実は、彼女はご主人様でした。

「彼女は負の感情を引き継いで産まれて来た。だからこそ、両親の険悪な場面を見ても無表情で過ごせてきた。だけど、負の感情は奥に貯めれば貯めるほど色濃くなっていく。そうすると、一応普通の人間として産まれてきた桜雪にもいつ力が目覚めるか分からない。そして訪れた無理心中。その時に、桜雪は彼女を助けるために本来の魂を奥に眠らせ入れ替わったんだ」

「じゃ、本来の桜雪のためってこと?負の感情を吸収するってことは」

「まぁ、それもあるが…真人の知っている桜雪のためってのもある」

「ん?」

「負の感情を持たないと言うことは、桜雪は悪霊と言う立場から抜け出せたと言うことにもなるが、同時に力もなくなるに等しいと言うことだ。自分が死んだ理由も、殺した理由にも関係していることだからね。彼女と入れ替わったものの、負の感情をあまり持っていない桜雪は入れ替わることだけに力を使い果たした。だから力を蓄えるために人々の負の感情を吸収することにしたということだ」

「なるほど。
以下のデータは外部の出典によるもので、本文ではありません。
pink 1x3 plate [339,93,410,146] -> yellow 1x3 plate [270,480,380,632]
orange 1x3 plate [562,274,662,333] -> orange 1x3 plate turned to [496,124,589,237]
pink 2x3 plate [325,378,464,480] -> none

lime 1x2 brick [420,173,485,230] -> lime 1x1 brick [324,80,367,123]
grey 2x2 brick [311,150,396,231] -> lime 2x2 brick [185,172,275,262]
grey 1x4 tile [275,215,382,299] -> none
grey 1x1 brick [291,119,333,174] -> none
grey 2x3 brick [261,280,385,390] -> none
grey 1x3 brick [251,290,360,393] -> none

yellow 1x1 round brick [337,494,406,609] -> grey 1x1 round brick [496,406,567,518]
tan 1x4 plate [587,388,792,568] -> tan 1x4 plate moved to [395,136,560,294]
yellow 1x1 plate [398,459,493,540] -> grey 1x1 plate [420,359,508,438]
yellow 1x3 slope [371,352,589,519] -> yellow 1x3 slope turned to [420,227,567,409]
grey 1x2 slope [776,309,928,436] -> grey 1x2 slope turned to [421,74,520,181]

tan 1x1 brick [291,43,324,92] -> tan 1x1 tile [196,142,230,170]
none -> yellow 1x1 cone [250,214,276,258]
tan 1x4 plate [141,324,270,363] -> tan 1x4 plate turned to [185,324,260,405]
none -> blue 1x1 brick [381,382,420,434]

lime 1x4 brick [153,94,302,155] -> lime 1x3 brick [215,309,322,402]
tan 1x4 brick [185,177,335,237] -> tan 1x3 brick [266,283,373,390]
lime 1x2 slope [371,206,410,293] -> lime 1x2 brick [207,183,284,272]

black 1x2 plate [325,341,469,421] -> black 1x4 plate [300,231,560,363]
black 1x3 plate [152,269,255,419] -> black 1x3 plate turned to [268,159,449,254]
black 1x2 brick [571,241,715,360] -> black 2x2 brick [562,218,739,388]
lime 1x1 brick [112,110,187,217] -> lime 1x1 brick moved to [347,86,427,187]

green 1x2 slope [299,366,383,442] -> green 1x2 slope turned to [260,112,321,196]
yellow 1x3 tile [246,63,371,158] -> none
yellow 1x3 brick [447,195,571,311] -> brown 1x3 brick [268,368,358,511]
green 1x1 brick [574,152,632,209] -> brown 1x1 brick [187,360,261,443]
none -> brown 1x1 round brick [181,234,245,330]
そういうことか…」



桜雪が負の感情を吸収する理由、確かに自分の力を蓄えるためでもあるが、全ては本来の桜雪のため。

その真人がいつも一緒にいた桜雪は、言葉使いは優しくもなく、性格もはっきりとしており、外見から想像していた性格とは正反対。

けれど、時を重ね、そして話を聞くたびに真人は桜雪のことを想った。